-------- TEXTE FOURNI --------

CHINAHOY

9-June-2014

Liu Mingjiu : présenter la littérature française à la Chine

 

En 1981, Liu Mingjiu a rencontré Alain Robbe-Grillet dans le bureau de ce dernier. En 1981, Liu Mingjiu a rencontré Simone de Beauvoir chez elle. (PHOTO FOURNIE PAR LIU MINGJIU)

 

LU RUCAI, membre de la rédaction

Entretien avec Liu Mingjiu, cet amoureux de littérature française qui toute sa vie a cherché à partager sa passion avec les Chinois.

À 80 ans passés, Liu Mingjiu, stylo en main, poursuit sans relâche son étude de la littérature française.

Professeur et chercheur à l'institut de littérature étrangère relevant de l'Académie des sciences sociales de Chine, Liu Mingjiu est devenu président, puis président honoraire de l'Association chinoise d'étude de la littérature française. Il a révisé, traduit et écrit de nombreux livres en rapport avec la France, tels que les trois tomes de l'Histoire de la littérature française, Approchons-nous de Victor Hugo, Esquisses de Paris, Nouvelles choisies de Mérimée, Recueil de nouvelles de Maupassant, Collection des œuvres littéraires françaises du XXe siècle et Œuvres de Victor Hugo, dont quatre ont reçu des prix nationaux. En 2006, il a été élu « membre d'honneur à vie » de l'Académie des sciences sociales de Chine.

-------- EXTRAIT DE DONNÉES --------

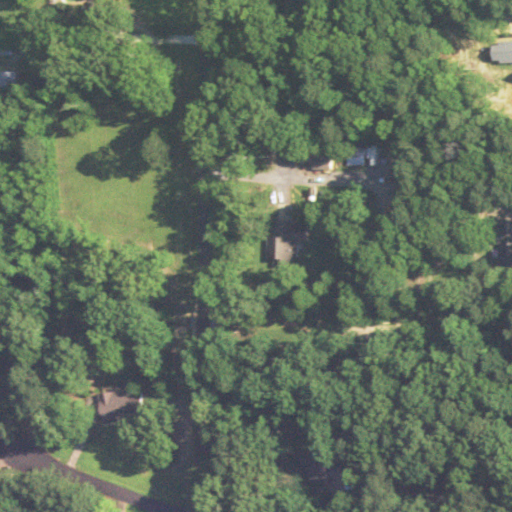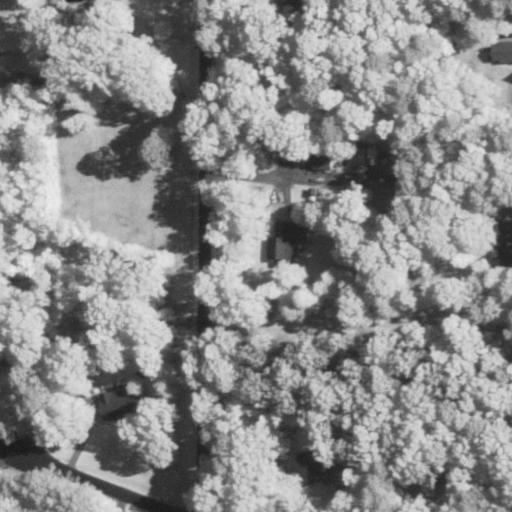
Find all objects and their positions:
building: (300, 4)
building: (105, 9)
building: (506, 49)
building: (8, 78)
building: (505, 239)
building: (288, 241)
road: (202, 256)
building: (17, 348)
building: (125, 403)
building: (341, 454)
building: (319, 458)
road: (92, 478)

--------

CONSIGNE: Recopiez s'il vous plaît le passage de l'article sur Liu Mingjiu situé entre « Liu Mingjiu : présenter » et « PAR LIU MINGJIU) », ces deux extraits compris.

RÉPONSE:
Liu Mingjiu : présenter la littérature française à la Chine

 

En 1981, Liu Mingjiu a rencontré Alain Robbe-Grillet dans le bureau de ce dernier. En 1981, Liu Mingjiu a rencontré Simone de Beauvoir chez elle. (PHOTO FOURNIE PAR LIU MINGJIU)